Ethiopian Airlines crash: Saudi victim's body not yet located - Gulf Business
Now Reading
Ethiopian Airlines crash: Saudi victim’s body not yet located

Ethiopian Airlines crash: Saudi victim’s body not yet located

The Saudi national was among the 157 people who died when the Ethiopian Airlines flight crashed on Sunday

The body of the Saudi Arabian national who was onboard Ethiopian Airlines ET 302 which crashed on Sunday has not been located, local media reported.

Saad Khalaf Al-Mutairi is believed to be among the 157 people who perished when the Nairobi-bound plane crashed six minutes after take-off from Addis Adaba.

“The body was not yet found or recognised but the Ethiopian authorities asked the relatives of other victims to wait for five days at least to receive the remains,” the Saudi ambassador in Addis Ababa Abdullah Al-Arjani was quoted as saying by Saudi Gazette.

Al-Mutairi, 36, was working in the recruitment sector and was headed to Nairobi on work, the official said.

The ambassador said authorities had not yet asked Al Mutairi’s relatives to receive his body, but that his brother and uncle had arrived in Addis Adaba.

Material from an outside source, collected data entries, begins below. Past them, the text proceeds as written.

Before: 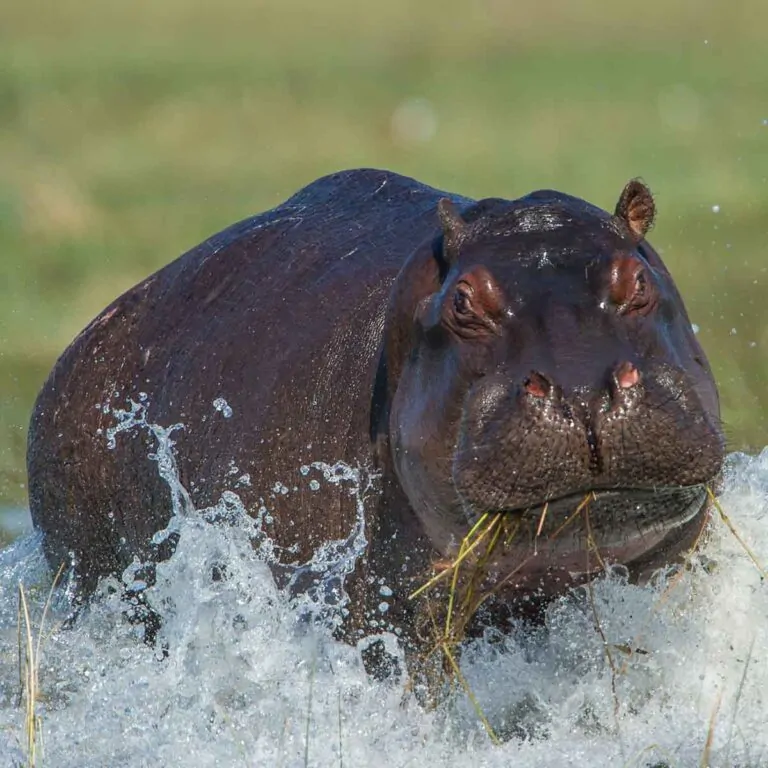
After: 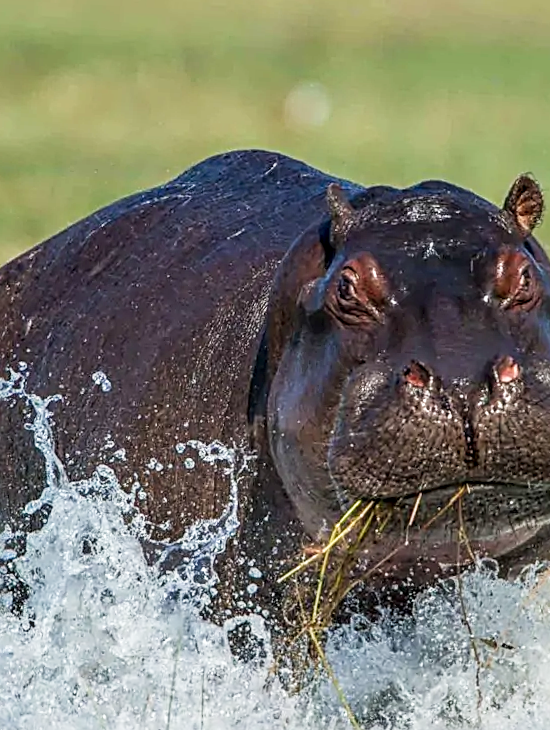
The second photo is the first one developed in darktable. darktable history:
sharpen: radius 2.595, amount 0.688
local contrast: on, module defaults
tone curve: curves: ch0 [(0, 0) (0.051, 0.03) (0.096, 0.071) (0.243, 0.246) (0.461, 0.515) (0.605, 0.692) (0.761, 0.85) (0.881, 0.933) (1, 0.984)]; ch1 [(0, 0) (0.1, 0.038) (0.318, 0.243) (0.431, 0.384) (0.488, 0.475) (0.499, 0.499) (0.534, 0.546) (0.567, 0.592) (0.601, 0.632) (0.734, 0.809) (1, 1)]; ch2 [(0, 0) (0.297, 0.257) (0.414, 0.379) (0.453, 0.45) (0.479, 0.483) (0.504, 0.499) (0.52, 0.519) (0.541, 0.554) (0.614, 0.652) (0.817, 0.874) (1, 1)], preserve colors none
crop and rotate: angle -2.95°, left 13.926%, top 0.035%, right 10.86%, bottom 0.021%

Arjani also clarified that Saudi officials were not involved in the investigation into the crash.

Read: UAE to join investigation into Ethiopian Airlines crash

While the probe into the crash is underway following the recovery of the black boxes, concerns have been raised about the Boeing 737 MAX jet which crashed.

The aircraft has seen two fatal accidents in the last six months.

Read: UAE, Kuwait and Oman ban operations of Boeing 737 MAX jets

Boeing, the manufacturer of the jet, also announced on Wednesday that it was recommending a suspension of the aircraft as a precaution.

“Boeing continues to have full confidence in the safety of the 737 MAX. However, after consultation with the U.S. Federal Aviation Administration (FAA), the U.S. National Transportation Safety Board (NTSB), and aviation authorities and its customers around the world, Boeing has determined — out of an abundance of caution and in order to reassure the flying public of the aircraft’s safety — to recommend to the FAA the temporary suspension of operations of the entire global fleet of 371 737 MAX aircraft,” it said.

“On behalf of the entire Boeing team, we extend our deepest sympathies to the families and loved ones of those who have lost their lives in these two tragic accidents,” said Dennis Muilenburg, president, CEO and chairman of the Boeing Company.

“We are supporting this proactive step out of an abundance of caution….We are doing everything we can to understand the cause of the accidents in partnership with the investigators, deploy safety enhancements and help ensure this does not happen again.”